Seafood Rich In Omega-3 Sustains Healthy Aging

Many wonder what can they do to age healthy since our society is increasingly affected by stress, diseases, and other negative factors. Heidi Lai from the Friedman School of Nutrition Science and Policy at Tufts University in Boston, MA, headed a new study which revealed that seafood rich in omega-3 fatty acids helps healthy aging.

According to Lai, healthy aging is the “meaningful lifespan without chronic diseases and with intact physical and mental function.”

The issue of aging healthily, both physically and mentally, is significant for the nowadays society which is aging more rapidly than ever due to stress, air pollution, diseases, and so on.
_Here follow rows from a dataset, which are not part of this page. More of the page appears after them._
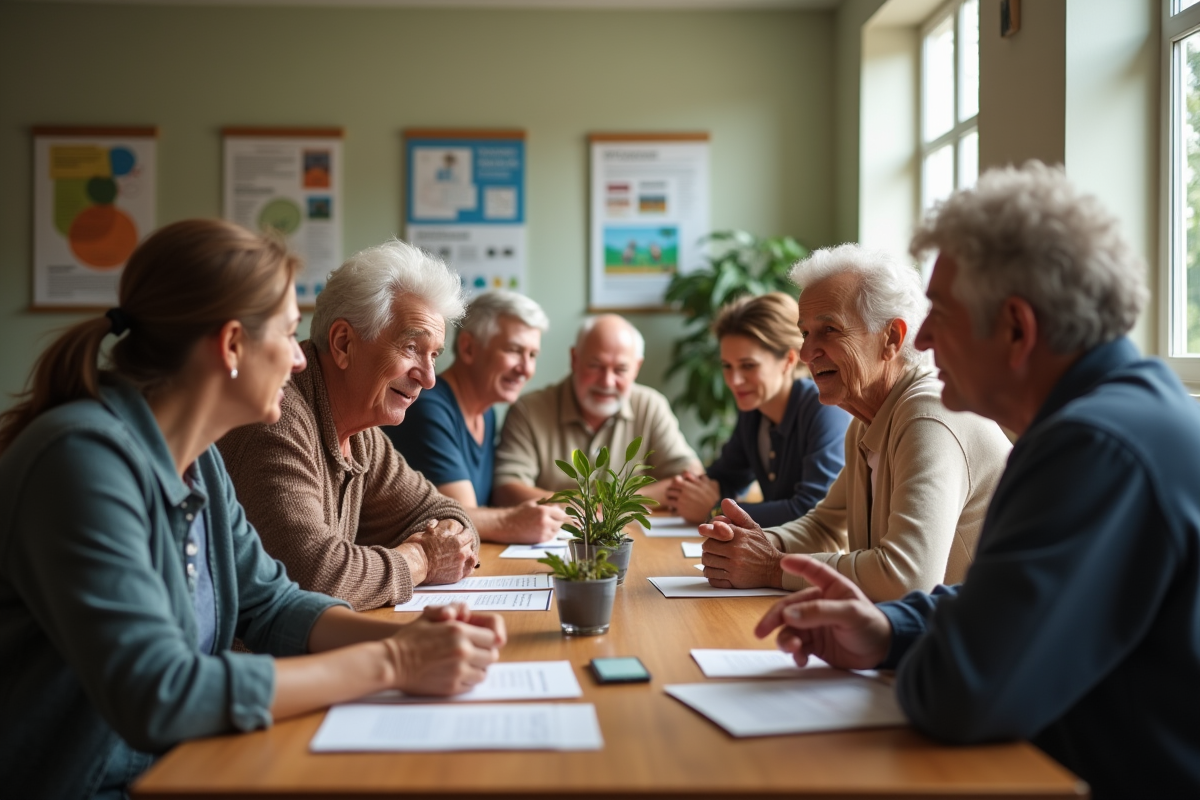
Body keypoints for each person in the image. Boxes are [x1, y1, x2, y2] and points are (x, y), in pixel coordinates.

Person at [0, 220, 506, 800]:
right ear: (232, 345)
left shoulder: (199, 464)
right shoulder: (80, 462)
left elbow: (275, 604)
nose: (298, 360)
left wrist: (419, 639)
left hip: (189, 767)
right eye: (291, 335)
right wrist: (392, 661)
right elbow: (160, 692)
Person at [754, 162, 1200, 800]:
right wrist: (891, 632)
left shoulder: (1091, 448)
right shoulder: (1114, 415)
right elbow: (1001, 601)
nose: (926, 338)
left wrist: (916, 650)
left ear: (1017, 328)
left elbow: (962, 693)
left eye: (942, 313)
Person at [698, 244, 1012, 601]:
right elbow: (825, 526)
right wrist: (754, 543)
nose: (806, 353)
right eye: (805, 333)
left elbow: (907, 578)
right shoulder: (869, 421)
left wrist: (772, 566)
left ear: (891, 338)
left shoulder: (929, 417)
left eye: (829, 329)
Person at [218, 239, 478, 611]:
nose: (429, 378)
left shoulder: (361, 434)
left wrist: (434, 547)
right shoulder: (277, 416)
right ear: (343, 344)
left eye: (434, 355)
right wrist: (423, 559)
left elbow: (450, 516)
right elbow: (317, 577)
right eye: (410, 348)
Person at [384, 290, 567, 543]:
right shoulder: (428, 407)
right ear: (468, 347)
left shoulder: (486, 412)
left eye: (532, 355)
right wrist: (513, 521)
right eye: (514, 350)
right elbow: (460, 523)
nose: (525, 368)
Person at [665, 292, 851, 527]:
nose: (734, 380)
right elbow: (725, 478)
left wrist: (714, 511)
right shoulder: (754, 411)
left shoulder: (823, 409)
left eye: (748, 366)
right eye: (727, 366)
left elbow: (813, 510)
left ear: (789, 360)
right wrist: (691, 490)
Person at [494, 314, 703, 506]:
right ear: (575, 359)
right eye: (595, 366)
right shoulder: (528, 410)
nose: (607, 381)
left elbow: (691, 479)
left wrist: (609, 507)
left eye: (620, 370)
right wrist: (592, 510)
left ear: (636, 368)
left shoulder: (651, 406)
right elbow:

In their search for how to help people age healthily, the scientists conducted by Heidi Lai discovered that seafood rich in omega-3 helps healthy aging in those people who frequently eat this type of food. That adds to the already known beneficial effects omega-3 fatty acids on the circulatory system, as well as on the brain.

Seafood Rich In Omega-3 Helps Healthy Aging

Eicosapentaenoic acid (EPA), docosahexaenoic acid (DHA), docosapentaenoic acid (DPA), and alpha-linolenic acid (ALA) were the types of omega-3 acids the researchers studied in their research. The seafood rich in these fats include salmon, mackerel, tuna, herring, and sardines, among others, while the ALA acid is also found in nuts, seeds, and plant oils.

According to the researchers, docosapentaenoic acid (DPA) is responsible for healthy aging, reducing the risks of unhealthy aging by up to 21%. On the other hand, while beneficial, as well, DHA and ALA did not return similar results.

“These findings encourage the need for further investigations into plausible biological mechanisms and interventions related to [omega-3 fatty acids] for maintenance of healthy aging, and support guidelines for increased dietary consumption of fish among older adults,” said Heidi Lai and her colleagues in the study’s report published in the BMJ.